Mazot zaten 2.35 lira.


Bozdağ, İnce’yi doğru sözlü olmaya davet edip çiftçiye mazotu zaten 2.35 TL’ye verdiklerini belirterek, “Sayın İnceyi millete karşı doğru sözlü olmaya, doğruları söylemeye davet ediyorum. Sayın Cumhurbaşkanımızın yargılanması konusunu önce ‘büyük elçiler ile konuşmadım’ sonra aynı cümle içerisinde ‘onlar sordu’ dedi, daha sonra tekzip etti ve yalan çıktı. Usulüne göre evrak gönderilmedi dedi yalan çıktı. İmamhatip liselerinin orta kısmını kapatmayacağız diyor oda yalan çıktı. ‘yalancının mumu yatsıya kadar yanar’ diye bir söz vardır ama yatsıya kadarda ömrü uzamadı yalanı hemen ortaya çıktı. Mazotu biz 3 TL’ye vereceğiz diyor. Adamın mazotun kaç liradan satıldığından haberi yok. Biz zaten 2.35 TL’ye çiftçimize bunu veriyoruz. Dersine iyi çalışmayan milleti aldatan bir yaklaşım içerisindedir. Ben ortalığı bulandırmıyorum, gerçeği söylüyorum. Sayın İnce’nin ve milletin önüne gerçeği koyuyorum. “dedi.

=======

■ **Yapılacak Görev**
Belgeye göre Bozdağ, çiftçiye mazotu zaten kaç TL'ye verdiklerini söylüyor? Materyale ihtiyaç yoktur.

■ **Verilen Bilgiler**
=======

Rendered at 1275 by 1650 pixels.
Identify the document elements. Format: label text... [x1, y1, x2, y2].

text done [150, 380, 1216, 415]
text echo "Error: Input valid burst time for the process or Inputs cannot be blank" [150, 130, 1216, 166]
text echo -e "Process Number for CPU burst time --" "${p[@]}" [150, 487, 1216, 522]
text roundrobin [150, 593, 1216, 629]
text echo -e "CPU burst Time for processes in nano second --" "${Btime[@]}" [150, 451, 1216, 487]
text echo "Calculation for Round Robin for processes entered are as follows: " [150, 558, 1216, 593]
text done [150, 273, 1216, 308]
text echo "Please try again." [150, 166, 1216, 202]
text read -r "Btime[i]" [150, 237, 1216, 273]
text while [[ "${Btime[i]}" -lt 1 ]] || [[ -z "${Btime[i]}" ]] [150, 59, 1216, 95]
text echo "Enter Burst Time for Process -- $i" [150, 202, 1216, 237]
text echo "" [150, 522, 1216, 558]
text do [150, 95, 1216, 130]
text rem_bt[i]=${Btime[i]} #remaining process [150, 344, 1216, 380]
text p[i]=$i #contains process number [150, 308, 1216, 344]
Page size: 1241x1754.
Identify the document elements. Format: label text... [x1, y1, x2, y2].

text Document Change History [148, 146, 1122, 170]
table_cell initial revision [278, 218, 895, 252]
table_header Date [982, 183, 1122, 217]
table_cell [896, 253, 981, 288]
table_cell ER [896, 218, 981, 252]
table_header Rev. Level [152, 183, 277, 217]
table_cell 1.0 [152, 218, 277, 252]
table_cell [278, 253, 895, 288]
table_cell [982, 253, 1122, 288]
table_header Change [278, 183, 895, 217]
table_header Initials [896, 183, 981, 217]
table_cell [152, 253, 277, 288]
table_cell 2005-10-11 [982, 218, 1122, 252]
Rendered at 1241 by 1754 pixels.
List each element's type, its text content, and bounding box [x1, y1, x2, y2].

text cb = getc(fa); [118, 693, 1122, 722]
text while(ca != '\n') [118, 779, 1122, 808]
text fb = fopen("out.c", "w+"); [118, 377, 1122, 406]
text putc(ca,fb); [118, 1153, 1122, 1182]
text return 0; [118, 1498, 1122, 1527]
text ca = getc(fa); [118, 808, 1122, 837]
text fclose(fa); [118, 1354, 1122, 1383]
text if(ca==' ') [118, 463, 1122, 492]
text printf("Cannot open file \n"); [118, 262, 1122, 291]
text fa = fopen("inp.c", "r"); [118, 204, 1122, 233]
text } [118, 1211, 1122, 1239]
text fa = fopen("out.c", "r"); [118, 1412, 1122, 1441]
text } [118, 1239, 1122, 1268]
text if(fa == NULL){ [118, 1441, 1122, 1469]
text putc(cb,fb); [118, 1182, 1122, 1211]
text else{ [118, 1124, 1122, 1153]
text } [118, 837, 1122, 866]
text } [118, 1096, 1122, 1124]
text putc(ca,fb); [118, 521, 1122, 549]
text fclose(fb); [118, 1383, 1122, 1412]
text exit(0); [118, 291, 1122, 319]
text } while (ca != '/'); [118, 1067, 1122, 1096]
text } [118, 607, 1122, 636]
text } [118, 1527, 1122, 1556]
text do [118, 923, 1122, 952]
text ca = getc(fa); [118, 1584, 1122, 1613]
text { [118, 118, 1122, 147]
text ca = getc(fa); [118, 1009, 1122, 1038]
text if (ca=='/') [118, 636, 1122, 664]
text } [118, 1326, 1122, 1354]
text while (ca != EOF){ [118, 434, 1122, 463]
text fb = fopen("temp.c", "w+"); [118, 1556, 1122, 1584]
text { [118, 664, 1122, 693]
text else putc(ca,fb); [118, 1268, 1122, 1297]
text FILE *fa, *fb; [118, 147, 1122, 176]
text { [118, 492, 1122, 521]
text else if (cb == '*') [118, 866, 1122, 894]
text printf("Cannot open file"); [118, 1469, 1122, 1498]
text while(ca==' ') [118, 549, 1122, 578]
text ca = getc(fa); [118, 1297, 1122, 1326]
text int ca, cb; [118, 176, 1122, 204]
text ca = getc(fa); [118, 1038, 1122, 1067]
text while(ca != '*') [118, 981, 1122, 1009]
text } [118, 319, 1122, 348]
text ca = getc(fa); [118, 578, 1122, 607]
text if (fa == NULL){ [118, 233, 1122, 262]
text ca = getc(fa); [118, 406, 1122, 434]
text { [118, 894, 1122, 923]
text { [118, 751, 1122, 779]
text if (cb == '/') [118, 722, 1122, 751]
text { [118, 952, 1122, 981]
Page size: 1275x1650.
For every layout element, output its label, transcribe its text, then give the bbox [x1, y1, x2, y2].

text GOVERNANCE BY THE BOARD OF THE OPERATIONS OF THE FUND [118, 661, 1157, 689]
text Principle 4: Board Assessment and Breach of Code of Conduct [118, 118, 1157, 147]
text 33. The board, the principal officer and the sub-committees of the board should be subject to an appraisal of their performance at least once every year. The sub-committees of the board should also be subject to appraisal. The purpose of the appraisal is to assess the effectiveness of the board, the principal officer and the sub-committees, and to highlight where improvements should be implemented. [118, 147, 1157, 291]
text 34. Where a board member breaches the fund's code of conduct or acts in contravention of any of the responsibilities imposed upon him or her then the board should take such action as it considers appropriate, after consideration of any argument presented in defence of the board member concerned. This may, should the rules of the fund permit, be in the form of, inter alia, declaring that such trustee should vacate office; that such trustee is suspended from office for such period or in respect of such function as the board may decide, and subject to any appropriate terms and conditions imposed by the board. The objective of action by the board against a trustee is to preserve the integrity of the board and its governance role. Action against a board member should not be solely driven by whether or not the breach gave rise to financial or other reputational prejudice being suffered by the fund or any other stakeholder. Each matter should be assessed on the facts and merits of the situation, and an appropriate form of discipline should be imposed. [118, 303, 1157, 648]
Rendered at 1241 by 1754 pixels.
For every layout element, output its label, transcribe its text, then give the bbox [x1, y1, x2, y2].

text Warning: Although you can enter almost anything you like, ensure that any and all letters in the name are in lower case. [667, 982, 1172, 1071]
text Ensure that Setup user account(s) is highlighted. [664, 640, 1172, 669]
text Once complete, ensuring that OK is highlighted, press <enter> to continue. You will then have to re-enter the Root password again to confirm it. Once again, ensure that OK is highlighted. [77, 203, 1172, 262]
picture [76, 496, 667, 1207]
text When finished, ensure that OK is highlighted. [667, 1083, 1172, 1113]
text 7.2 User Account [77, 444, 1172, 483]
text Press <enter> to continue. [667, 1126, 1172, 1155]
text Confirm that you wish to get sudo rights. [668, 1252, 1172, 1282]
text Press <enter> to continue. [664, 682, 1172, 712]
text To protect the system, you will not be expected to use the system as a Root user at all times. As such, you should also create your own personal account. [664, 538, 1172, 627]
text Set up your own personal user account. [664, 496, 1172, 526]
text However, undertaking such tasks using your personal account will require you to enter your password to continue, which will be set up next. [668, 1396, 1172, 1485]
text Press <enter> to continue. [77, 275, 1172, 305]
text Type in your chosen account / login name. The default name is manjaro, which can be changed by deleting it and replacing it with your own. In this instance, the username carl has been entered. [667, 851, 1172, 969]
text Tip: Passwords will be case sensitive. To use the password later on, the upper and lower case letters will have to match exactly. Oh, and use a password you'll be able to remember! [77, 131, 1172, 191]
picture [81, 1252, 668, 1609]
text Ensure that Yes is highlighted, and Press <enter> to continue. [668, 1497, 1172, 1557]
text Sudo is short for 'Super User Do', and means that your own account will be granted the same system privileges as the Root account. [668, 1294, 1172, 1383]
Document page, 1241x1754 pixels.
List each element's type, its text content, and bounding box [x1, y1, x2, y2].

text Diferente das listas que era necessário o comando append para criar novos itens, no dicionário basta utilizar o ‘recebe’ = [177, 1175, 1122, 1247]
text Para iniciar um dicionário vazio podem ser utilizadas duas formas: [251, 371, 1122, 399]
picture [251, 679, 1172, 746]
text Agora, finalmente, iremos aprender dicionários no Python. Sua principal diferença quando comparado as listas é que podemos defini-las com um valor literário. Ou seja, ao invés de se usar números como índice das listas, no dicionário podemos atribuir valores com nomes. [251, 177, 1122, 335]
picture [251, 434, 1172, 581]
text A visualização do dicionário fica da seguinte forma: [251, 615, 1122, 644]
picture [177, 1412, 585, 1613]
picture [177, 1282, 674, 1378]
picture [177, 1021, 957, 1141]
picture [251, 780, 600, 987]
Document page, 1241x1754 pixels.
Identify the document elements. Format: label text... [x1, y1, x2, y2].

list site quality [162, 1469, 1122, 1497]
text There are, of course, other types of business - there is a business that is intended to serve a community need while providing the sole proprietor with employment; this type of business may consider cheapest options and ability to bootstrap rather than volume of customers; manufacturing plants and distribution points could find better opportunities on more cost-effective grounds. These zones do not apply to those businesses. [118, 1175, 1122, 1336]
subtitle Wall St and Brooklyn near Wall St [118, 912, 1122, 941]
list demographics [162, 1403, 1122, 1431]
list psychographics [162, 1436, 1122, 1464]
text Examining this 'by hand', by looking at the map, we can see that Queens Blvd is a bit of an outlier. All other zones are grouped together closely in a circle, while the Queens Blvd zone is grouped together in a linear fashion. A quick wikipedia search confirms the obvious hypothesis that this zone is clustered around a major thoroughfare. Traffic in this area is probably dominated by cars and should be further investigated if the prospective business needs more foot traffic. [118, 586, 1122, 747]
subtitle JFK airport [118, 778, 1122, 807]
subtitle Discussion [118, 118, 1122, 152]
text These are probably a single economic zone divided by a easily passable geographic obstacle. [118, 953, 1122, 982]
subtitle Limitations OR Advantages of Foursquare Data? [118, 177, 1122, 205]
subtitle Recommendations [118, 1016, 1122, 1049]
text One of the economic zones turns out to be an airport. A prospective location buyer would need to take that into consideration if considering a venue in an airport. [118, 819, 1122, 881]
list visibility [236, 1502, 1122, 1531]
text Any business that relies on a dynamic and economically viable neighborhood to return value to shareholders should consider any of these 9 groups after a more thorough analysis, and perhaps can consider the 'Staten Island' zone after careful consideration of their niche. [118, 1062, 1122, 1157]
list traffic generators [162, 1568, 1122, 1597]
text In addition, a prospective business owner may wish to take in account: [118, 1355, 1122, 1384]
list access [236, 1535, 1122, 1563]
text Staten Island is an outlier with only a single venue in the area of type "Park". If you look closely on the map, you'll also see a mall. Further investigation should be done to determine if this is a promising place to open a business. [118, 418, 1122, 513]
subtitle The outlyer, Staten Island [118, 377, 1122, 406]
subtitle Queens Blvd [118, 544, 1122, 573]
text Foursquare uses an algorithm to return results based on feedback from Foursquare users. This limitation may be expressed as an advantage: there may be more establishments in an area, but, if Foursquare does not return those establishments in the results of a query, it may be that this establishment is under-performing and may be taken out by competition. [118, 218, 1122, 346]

=======

■ **Görevin Çözümü**
2.35 TL'ye.